--- Required action ---
Retype every line of the transcribed text in the items below without changing a character, and leave the pictures out of your answer.

Collected data
=====

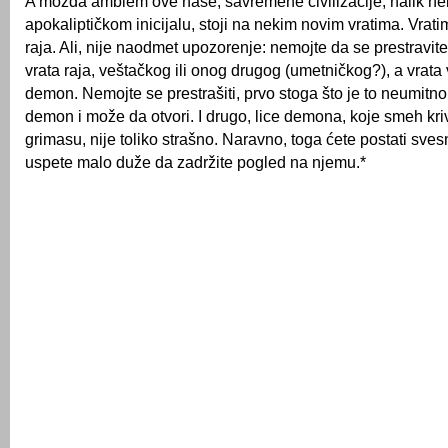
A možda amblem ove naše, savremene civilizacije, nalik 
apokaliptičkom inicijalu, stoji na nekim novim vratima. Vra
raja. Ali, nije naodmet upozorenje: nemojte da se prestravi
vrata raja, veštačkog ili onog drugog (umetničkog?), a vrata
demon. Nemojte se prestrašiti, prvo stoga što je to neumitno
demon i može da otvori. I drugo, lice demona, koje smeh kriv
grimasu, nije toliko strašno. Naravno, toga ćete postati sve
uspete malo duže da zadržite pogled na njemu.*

=====

--- Exercise output ---
A možda amblem ove naše, savremene civilizacije, nalik 
apokaliptičkom inicijalu, stoji na nekim novim vratima. Vra
raja. Ali, nije naodmet upozorenje: nemojte da se prestravi
vrata raja, veštačkog ili onog drugog (umetničkog?), a vrata
demon. Nemojte se prestrašiti, prvo stoga što je to neumitno
demon i može da otvori. I drugo, lice demona, koje smeh kriv
grimasu, nije toliko strašno. Naravno, toga ćete postati sve
uspete malo duže da zadržite pogled na njemu.*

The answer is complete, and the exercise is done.